Sicher updaten: Best Practices

  1. Backup vor jedem Update – Immer. Ohne Ausnahme.
  2. Staging-Umgebung nutzen – Teste Updates auf einer Kopie
  3. Changelogs lesen – Was ändert sich? Breaking Changes?
  4. Nacheinander updaten – Nicht alles auf einmal
  5. Nach dem Update testen – Alle wichtigen Funktionen durchklicken

Mit einem WordPress Wartungsvertrag übernehmen wir das für dich. Updates werden auf einer Staging-Umgebung getestet, bevor sie live gehen.


Häufige Fragen

Kann ich auf eine sehr alte Version zurück?

Technisch ja, aber nicht empfohlen. Alte Versionen haben Sicherheitslücken. Gehe maximal 2-3 Minor-Versionen zurück und plane dann ein erneutes Update (nach Behebung des Problems).

Verliere ich Inhalte beim Downgrade?

Beim reinen Core-/Plugin-Downgrade: Nein. Die Inhalte liegen in der Datenbank.

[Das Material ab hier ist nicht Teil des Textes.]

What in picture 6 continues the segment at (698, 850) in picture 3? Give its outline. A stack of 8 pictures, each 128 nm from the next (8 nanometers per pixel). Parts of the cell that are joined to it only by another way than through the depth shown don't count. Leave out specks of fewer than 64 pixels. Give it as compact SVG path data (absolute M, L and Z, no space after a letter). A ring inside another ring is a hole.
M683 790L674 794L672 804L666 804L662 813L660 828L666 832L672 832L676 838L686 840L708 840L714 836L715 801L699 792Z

Nur bei einem Datenbank-Restore werden Inhalte auf den Backup-Stand zurückgesetzt.

Was, wenn meine Website nach dem Downgrade immer noch kaputt ist?

Dann lag das Problem nicht am Update. Prüfe:

  • Server-Fehler (Logs checken)
  • PHP-Version (zu alt?)
  • Datenbank-Probleme
  • Gehackte Website

WordPress reparieren: Der Notfall-Guide


Zusammenfassung

SituationBeste Methode
Backup vorhandenBackup wiederherstellen
Core-Update ProblemeWP Downgrade Plugin
Plugin-Update ProblemeWP Rollback Plugin
Theme-Update ProblemeWP Rollback oder FTP
Kein Backup, kein ZugangFTP + Plugin umbenennen

Das wichtigste Learning: Immer ein Backup machen, bevor du updatest. Dann ist ein Rollback in 5 Minuten erledigt.